My MIL, MOB, and MOB's friends (lol!) are probably all coming to my bach party because we're very open and pretty goofy. Drinking, clubs, dancing, maybe or maybe not some paid male hotties. I imagine it being a lot less "Ooh baby" and a lot more "tehehe!" (like in The Proposal: http://www.youtube.com/watch?v=LszpHvw_0oE)
Look, it's your wedding, your party, it should be your guest list. Just explain that in a firm but gentle way to your SIL, MIL and GIL.

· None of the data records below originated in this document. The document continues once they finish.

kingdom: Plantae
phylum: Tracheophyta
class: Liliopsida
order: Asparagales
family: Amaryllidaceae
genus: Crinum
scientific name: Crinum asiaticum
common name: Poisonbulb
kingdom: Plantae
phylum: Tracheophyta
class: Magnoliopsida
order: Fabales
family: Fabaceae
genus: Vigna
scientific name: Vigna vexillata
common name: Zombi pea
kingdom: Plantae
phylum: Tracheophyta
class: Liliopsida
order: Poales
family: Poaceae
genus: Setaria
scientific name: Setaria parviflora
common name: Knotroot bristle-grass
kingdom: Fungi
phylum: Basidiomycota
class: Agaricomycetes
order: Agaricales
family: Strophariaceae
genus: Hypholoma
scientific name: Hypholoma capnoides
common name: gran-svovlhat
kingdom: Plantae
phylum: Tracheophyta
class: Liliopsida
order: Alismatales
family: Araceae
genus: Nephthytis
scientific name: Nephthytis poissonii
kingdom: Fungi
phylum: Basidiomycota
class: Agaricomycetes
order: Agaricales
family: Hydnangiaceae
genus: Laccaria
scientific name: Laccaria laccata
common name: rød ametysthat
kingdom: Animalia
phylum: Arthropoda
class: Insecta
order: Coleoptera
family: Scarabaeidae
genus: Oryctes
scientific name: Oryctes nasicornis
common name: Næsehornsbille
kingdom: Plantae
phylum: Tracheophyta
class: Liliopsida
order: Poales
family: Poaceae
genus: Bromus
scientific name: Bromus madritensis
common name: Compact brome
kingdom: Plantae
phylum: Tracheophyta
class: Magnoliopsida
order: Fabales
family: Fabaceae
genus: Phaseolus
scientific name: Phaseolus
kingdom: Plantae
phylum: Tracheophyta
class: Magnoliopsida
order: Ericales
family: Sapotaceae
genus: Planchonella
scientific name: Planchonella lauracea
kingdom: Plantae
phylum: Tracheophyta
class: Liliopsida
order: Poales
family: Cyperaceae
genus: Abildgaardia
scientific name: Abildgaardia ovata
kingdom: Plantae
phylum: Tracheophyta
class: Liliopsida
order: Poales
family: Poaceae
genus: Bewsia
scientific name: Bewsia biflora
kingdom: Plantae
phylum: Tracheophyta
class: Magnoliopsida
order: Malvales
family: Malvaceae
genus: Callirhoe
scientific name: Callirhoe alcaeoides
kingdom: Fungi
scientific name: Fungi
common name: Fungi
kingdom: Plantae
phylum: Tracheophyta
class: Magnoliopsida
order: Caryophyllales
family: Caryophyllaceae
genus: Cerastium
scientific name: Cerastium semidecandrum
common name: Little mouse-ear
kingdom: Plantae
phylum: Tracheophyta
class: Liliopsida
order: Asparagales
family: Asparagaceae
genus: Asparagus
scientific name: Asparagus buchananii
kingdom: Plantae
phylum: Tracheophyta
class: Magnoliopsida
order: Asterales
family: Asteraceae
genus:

If you want an atlernative to make them feel included, my fiance's family does a bachelorette weekend for each female's wedding. We rent a shore house, play games (with prizes), drink, eat, etc. but it's really low-key. It's just family, and maybe a member of the bridal party or two who are local. I know it sounds weird, but it is fun in a different way than the bachelorette parties with the girlfriends. If a weekend is too much, maybe suggest a "girls' night" with them - just order pizza, have wine and soda, play board or card games and have everyone bring five inexpensive prizes. It won't be awkward if there's something constructive to do.
And, good luck. SIL sounds like a real pain!
We solved our issue by inviting the "young" women who will be in town. This includes bridesmaids, friends, cousins and aunts who are close to my age (I'm 27).